Saved entries:
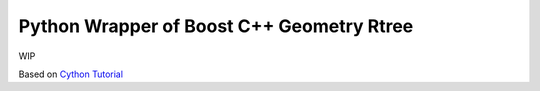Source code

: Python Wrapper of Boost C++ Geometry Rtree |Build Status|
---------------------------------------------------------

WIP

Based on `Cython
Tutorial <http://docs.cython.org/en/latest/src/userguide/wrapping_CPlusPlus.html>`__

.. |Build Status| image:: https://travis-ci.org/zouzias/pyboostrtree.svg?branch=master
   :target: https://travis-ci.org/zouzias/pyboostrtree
---
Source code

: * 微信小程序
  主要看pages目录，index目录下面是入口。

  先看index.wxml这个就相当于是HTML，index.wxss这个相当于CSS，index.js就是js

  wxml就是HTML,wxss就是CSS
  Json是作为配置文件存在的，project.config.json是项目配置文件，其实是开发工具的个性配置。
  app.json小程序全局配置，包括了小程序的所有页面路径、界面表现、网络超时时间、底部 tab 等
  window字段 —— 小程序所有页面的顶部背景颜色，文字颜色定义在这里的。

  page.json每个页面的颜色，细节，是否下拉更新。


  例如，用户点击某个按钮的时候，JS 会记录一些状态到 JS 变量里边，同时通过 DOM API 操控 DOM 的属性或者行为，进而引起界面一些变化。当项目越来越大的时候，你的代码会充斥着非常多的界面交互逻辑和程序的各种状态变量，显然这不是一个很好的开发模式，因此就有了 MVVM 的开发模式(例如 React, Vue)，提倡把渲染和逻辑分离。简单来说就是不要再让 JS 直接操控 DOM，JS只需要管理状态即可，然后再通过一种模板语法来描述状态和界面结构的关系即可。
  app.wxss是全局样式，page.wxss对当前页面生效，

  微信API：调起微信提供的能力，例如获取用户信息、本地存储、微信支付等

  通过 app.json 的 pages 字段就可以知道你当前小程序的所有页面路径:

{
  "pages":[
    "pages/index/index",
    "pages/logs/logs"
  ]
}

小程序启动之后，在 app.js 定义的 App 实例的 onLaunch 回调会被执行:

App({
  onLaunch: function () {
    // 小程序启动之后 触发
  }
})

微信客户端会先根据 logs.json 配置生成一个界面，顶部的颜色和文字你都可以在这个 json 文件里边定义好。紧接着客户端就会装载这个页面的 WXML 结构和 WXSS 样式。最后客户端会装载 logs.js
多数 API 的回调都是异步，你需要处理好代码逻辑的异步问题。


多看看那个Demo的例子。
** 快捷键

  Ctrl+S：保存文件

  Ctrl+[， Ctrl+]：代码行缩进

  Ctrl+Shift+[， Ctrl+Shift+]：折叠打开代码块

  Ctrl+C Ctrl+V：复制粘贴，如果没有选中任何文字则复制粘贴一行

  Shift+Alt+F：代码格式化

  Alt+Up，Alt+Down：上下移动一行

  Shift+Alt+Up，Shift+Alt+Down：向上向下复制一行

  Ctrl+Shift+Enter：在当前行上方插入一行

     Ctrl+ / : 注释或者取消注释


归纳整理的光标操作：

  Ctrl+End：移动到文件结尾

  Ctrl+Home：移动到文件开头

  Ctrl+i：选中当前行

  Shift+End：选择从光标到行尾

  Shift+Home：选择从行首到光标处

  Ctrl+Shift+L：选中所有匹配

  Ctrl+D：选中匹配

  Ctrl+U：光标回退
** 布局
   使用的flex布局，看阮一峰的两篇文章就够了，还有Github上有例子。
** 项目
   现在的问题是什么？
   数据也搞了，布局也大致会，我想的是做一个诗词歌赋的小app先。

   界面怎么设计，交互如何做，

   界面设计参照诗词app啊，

Directive
A single figure, please: the number of lines in the data that hold the string "Build".

Reply
2